American tech giant HP just announced plans to slash up to 6,000 jobs worldwide by 2028, all while pouring resources into artificial intelligence to revamp its operations. This move comes as the company grapples with rising costs and shifting market demands, raising questions about the future of U.S. manufacturing and employment in the sector.
Based in Palo Alto, California, HP aims to trim its workforce in areas like product development, internal operations, and customer support. CEO Enrique Lores explained during a briefing, “We expect this initiative will create $1 billion in gross run rate savings over three years.”
This follows an earlier round of layoffs in February, where 1,000 to 2,000 employees lost their positions as part of a restructuring effort. All of this is tied directly to the rise of artificial intelligence as both the ends and the means for many tech companies.
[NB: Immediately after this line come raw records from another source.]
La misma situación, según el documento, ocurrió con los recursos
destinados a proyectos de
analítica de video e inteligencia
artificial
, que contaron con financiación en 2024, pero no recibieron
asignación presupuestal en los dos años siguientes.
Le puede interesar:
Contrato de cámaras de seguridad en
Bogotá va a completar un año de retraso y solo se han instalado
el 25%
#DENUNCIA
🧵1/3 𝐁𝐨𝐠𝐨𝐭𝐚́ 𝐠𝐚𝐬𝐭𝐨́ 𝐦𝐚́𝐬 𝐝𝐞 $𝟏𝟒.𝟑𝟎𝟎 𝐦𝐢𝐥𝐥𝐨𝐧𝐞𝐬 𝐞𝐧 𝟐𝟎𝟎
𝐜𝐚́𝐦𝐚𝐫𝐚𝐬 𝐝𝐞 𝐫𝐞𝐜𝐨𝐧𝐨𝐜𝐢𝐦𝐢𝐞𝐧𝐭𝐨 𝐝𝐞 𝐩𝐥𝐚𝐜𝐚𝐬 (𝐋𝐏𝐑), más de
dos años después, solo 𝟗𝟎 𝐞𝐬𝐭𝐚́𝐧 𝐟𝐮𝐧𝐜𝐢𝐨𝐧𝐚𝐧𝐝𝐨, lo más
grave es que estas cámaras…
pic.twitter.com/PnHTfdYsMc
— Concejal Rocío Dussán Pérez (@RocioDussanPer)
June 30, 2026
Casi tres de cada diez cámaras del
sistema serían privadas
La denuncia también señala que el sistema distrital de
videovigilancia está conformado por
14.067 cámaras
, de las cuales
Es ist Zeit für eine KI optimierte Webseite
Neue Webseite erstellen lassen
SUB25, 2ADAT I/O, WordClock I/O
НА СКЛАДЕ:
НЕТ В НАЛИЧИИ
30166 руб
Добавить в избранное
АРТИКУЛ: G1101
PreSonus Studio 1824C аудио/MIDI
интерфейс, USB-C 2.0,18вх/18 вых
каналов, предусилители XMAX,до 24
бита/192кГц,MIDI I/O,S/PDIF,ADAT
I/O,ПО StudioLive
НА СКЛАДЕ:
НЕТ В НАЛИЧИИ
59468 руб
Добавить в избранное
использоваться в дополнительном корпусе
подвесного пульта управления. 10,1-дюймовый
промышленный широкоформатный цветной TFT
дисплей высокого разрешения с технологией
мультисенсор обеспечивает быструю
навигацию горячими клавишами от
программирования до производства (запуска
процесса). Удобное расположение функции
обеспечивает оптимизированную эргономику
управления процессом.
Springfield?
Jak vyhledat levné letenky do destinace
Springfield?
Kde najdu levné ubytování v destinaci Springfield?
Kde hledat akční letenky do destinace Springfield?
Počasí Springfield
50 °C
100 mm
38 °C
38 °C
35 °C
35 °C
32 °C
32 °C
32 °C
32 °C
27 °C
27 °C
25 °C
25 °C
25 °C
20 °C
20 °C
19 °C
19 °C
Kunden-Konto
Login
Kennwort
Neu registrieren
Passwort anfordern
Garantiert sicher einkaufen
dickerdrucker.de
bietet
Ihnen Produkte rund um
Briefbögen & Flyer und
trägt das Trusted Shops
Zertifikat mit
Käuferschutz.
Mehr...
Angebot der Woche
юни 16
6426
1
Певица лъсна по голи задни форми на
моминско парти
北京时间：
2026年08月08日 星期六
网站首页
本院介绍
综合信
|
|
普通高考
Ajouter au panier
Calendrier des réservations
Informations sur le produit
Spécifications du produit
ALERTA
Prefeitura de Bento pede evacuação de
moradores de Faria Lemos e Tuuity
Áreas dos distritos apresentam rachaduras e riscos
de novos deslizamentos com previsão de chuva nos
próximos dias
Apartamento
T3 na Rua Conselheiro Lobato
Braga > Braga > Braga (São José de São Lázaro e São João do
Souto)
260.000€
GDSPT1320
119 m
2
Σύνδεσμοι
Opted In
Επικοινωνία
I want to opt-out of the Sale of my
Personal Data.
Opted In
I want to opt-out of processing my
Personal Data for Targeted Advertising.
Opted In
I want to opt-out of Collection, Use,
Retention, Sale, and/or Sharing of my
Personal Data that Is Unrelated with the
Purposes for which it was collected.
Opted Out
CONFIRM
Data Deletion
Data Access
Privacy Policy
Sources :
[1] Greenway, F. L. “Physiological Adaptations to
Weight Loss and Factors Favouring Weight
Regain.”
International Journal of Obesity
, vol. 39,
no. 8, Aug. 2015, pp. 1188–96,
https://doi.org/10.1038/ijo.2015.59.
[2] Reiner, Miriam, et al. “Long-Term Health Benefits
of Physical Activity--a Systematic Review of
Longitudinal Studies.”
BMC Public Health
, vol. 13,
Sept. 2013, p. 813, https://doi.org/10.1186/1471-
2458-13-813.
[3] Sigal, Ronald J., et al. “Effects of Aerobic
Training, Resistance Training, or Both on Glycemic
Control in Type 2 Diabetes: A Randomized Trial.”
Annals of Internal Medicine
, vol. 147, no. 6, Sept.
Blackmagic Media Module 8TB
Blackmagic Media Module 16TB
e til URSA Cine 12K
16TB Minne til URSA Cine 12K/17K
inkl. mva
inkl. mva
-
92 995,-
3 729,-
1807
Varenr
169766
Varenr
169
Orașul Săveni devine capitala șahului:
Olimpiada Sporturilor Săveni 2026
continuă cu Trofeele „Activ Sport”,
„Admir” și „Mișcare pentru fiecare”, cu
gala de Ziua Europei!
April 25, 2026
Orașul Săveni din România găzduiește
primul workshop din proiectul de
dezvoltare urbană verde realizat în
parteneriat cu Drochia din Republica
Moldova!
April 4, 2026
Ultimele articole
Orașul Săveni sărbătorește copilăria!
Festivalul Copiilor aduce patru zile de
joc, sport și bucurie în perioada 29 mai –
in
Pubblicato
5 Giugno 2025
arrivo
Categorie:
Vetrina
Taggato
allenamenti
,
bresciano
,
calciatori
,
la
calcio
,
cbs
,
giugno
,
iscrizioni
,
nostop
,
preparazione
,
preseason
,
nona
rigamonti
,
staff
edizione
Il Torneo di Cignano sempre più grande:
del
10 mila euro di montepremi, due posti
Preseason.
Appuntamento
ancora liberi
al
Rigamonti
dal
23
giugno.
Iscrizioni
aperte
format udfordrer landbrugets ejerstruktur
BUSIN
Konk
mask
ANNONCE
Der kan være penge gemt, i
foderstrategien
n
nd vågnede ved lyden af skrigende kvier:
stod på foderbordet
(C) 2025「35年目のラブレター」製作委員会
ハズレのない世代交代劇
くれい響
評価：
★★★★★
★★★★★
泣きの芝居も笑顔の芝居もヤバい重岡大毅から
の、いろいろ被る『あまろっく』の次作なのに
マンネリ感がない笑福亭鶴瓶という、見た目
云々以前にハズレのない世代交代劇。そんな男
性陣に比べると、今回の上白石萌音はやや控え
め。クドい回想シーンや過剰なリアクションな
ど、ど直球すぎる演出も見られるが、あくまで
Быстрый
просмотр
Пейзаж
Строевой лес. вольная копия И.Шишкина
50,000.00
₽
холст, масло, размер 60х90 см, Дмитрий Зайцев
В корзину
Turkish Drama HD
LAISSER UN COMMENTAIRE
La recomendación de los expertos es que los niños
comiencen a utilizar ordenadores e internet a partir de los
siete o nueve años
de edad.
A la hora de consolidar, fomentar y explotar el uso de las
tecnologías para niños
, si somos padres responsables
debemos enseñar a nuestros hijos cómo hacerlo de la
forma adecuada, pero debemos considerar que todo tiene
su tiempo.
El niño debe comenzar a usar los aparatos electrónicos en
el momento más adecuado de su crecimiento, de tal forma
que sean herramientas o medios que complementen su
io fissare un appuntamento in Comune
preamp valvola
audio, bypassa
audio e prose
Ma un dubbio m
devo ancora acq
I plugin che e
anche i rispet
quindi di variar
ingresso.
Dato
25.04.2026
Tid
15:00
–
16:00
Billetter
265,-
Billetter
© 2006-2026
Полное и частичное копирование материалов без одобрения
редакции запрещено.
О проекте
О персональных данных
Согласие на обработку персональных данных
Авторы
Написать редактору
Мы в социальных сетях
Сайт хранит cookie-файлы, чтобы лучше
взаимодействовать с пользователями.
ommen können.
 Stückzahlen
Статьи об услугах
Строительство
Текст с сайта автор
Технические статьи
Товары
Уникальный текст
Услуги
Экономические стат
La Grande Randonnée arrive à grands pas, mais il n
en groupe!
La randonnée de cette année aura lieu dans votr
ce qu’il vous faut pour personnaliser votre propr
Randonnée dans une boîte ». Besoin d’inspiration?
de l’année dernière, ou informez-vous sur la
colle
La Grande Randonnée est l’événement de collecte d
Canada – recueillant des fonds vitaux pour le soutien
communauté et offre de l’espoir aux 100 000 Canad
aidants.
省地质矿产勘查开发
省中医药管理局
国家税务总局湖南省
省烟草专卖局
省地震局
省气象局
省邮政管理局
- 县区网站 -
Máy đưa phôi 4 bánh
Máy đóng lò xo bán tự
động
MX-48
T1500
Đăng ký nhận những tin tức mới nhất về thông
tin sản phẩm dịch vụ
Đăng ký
On the brighter side for investors, HP reported strong demand for AI-powered personal computers, with these devices making up more than 30% of shipments in the fourth quarter ending October 31. Yet, this tech shift isn’t without its pitfalls. A surge in memory chip prices, driven by Big Tech’s race to expand AI data centers, threatens to squeeze profits for companies like HP that rely on consumer electronics.
Lores addressed the challenge head-on: “We are taking a prudent approach to our guide for the second half, while at the same time implementing aggressive actions like qualifying lower cost suppliers, reducing memory configurations and taking price actions.”
HP has stockpiled enough inventory to weather the storm through the first half of fiscal 2026, but expects steeper price hikes afterward.
Financially, the outlook reflects caution. The company forecasts adjusted earnings per share for fiscal 2026 between $2.90 and $3.20, falling short of Wall Street’s average estimate of $3.33. For the first quarter, HP projects 73 to 81 cents per share, with the midpoint below the expected 79 cents. Still, fourth-quarter revenue hit $14.64 billion, topping analysts’ predictions of $14.48 billion.
For American workers and the broader economy, these developments point to a familiar pattern: innovation at the expense of jobs. As HP leans into AI to boost efficiency and customer service, thousands face uncertainty. This isn’t just about one company—it’s a reminder of how global pressures, from chip shortages to competitive tech races, can hit home hard. Protecting U.S. jobs in vital industries like tech will require smart policies that prioritize American ingenuity and workforce stability over short-term cost-cutting.